The real bitter thing about these laws is that they were passed because the Coalition Roads Minister Natalie Ward was caught up in a protest on the Spit Bridge and late to what ever she was going to at the time. These laws still apply.
We now have the post-Bondi massacre laws that the government is under the illusion is calming the community down. They have set up the no protest zone and put in more protections for places of worship. As we have seen the other part of these laws is that they have given cops some impunity with limited options to get compensated for injuries and wrongful imprisonment. The major event declaration gave the cops the protection from legal action under the Major Events Act.
The issue is this might not protect the Country (effectively the rest of us) and the NSW taxpayer from being persued in the UN Human Rights Committee Horvath versus Australia was a case where someone who had been assaulted by Victoria Police took Australia to the Human Rights Committee and won. You can see the story in the link below and read the pusilanimous argument that the state party (Australia on behalf of us) put to the committee it is interesting. Mind you like all the other things that the UN does the state party can ignore it which we have with regards mandatory detention.
https://www.ag.gov.au/rights-and-protections/publications/horvath-v-australia-18852009-views-27-march-2014
The copper who laid into White Shirt Bloke lost his shit completely.
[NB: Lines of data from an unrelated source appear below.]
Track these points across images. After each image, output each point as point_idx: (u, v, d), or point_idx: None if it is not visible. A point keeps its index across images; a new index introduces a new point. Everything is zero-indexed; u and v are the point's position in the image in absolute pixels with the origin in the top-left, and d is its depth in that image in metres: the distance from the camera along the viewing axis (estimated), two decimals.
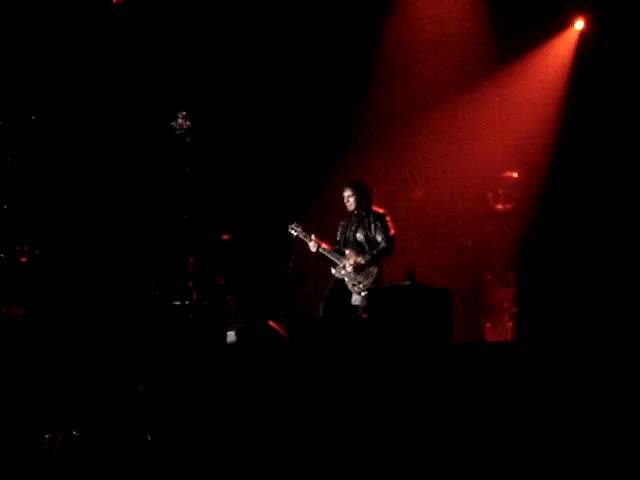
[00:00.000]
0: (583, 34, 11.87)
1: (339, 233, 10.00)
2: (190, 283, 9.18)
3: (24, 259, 9.86)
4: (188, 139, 9.92)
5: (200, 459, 6.70)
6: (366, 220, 9.80)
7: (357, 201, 9.85)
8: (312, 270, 10.83)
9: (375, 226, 9.74)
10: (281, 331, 8.45)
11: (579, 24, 11.87)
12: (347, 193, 9.90)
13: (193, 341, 8.28)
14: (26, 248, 9.86)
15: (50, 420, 7.14)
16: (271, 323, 8.52)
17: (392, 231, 9.74)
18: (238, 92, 12.03)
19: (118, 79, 11.36)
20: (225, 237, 11.43)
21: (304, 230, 9.95)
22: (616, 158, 11.29)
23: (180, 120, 9.88)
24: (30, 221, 10.25)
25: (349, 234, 9.87)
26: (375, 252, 9.69)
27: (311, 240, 9.86)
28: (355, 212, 9.88)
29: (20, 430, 7.02)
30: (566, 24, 11.93)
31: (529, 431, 6.55)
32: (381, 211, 9.86)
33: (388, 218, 9.80)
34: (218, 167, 11.77)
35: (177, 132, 10.04)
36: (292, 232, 9.99)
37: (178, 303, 8.76)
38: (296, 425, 6.98)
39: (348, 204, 9.91)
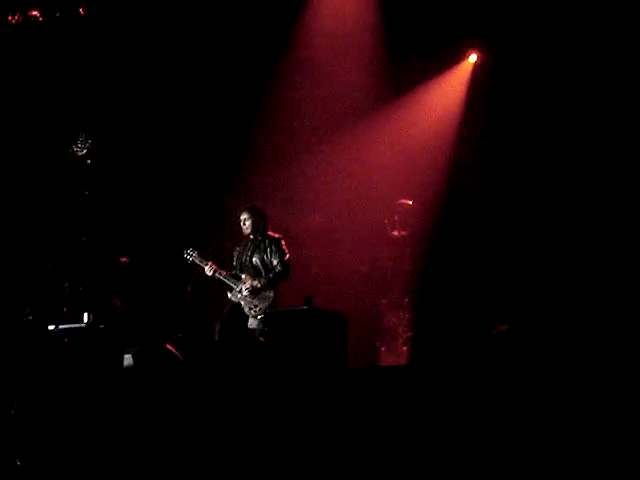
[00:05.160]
0: (477, 67, 12.13)
1: (235, 258, 10.09)
2: (65, 309, 9.12)
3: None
4: (88, 161, 9.91)
5: None
6: (262, 244, 9.94)
7: (253, 224, 9.99)
8: (211, 294, 10.85)
9: (271, 250, 9.89)
10: (177, 354, 8.46)
11: (473, 57, 12.12)
12: (244, 216, 10.03)
13: (89, 364, 8.26)
14: None
15: None
16: (168, 346, 8.52)
17: (287, 255, 9.91)
18: (138, 115, 12.05)
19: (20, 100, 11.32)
20: (123, 260, 11.41)
21: (200, 255, 10.01)
22: (508, 183, 11.53)
23: (80, 143, 9.87)
24: None
25: (245, 258, 9.99)
26: (271, 275, 9.83)
27: (207, 265, 9.95)
28: (251, 236, 10.01)
29: None
30: (460, 57, 12.17)
31: (420, 456, 6.67)
32: (277, 235, 10.02)
33: (283, 242, 9.97)
34: (118, 190, 11.75)
35: (77, 154, 10.02)
36: (188, 257, 10.05)
37: (52, 327, 8.69)
38: (193, 447, 7.02)
39: (244, 227, 10.03)
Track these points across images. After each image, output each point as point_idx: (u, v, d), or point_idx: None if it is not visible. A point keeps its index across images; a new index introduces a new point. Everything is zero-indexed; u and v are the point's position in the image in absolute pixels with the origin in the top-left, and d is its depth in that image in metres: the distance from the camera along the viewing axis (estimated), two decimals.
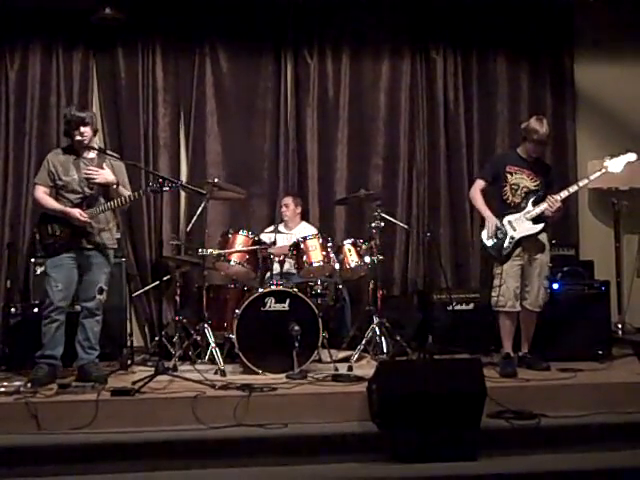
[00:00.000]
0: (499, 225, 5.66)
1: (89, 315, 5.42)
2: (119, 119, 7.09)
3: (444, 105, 7.42)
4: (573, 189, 5.68)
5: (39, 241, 5.44)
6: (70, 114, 5.39)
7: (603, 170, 5.66)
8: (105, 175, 5.34)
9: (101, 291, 5.40)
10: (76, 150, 5.44)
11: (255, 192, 7.17)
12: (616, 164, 5.65)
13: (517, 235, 5.63)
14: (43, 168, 5.46)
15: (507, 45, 7.49)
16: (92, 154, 5.47)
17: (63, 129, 5.61)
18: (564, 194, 5.63)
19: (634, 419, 4.84)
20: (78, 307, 5.51)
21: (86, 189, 5.37)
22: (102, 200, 5.41)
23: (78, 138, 5.35)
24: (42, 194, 5.41)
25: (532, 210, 5.64)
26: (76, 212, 5.28)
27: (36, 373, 5.23)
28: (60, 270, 5.32)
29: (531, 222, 5.65)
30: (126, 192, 5.48)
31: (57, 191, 5.40)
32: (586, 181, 5.75)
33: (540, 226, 5.67)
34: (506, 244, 5.63)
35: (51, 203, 5.37)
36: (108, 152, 5.58)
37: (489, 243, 5.69)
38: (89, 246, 5.38)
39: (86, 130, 5.36)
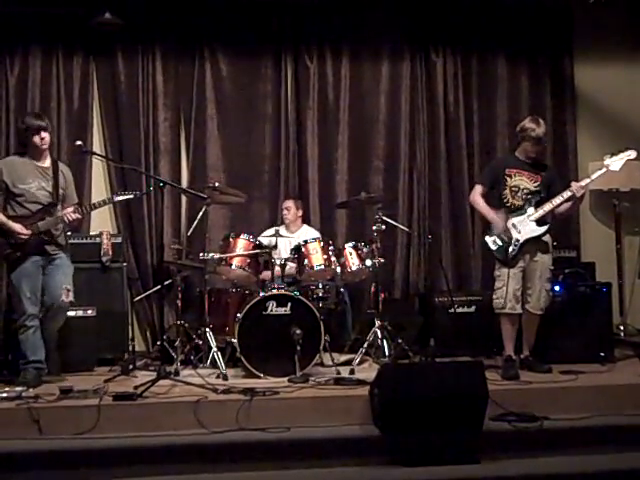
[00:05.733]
0: (505, 225, 5.64)
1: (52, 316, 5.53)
2: (119, 123, 7.09)
3: (444, 107, 7.41)
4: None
5: None
6: (29, 122, 5.43)
7: (604, 169, 5.64)
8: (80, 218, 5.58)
9: (67, 291, 5.48)
10: (32, 157, 5.46)
11: (256, 196, 7.16)
12: (616, 162, 5.64)
13: (522, 237, 5.61)
14: None
15: (507, 47, 7.48)
16: (47, 162, 5.51)
17: (18, 138, 5.68)
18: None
19: (636, 421, 4.84)
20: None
21: (45, 198, 5.42)
22: (59, 207, 5.49)
23: (39, 144, 5.39)
24: None
25: (535, 212, 5.64)
26: (17, 227, 5.34)
27: (25, 377, 5.34)
28: (27, 280, 5.39)
29: (535, 224, 5.64)
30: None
31: (13, 199, 5.39)
32: (588, 180, 5.73)
33: (544, 228, 5.66)
34: (512, 247, 5.61)
35: None
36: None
37: (494, 247, 5.68)
38: (53, 250, 5.46)
39: (46, 135, 5.43)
That wasn't neutralising a threat to public order, it was an angry bastard lashing out at anyone who wasn't a cop, seeking to cause maximum harm in as short a period of time as possible.
Honourable mention to Constable BMX Bandit, who thought it would be a good move to collar White Shirt Bloke while his bike occupied the space between them both, leading him to get tangled up in the frame and faceplant on the pavement.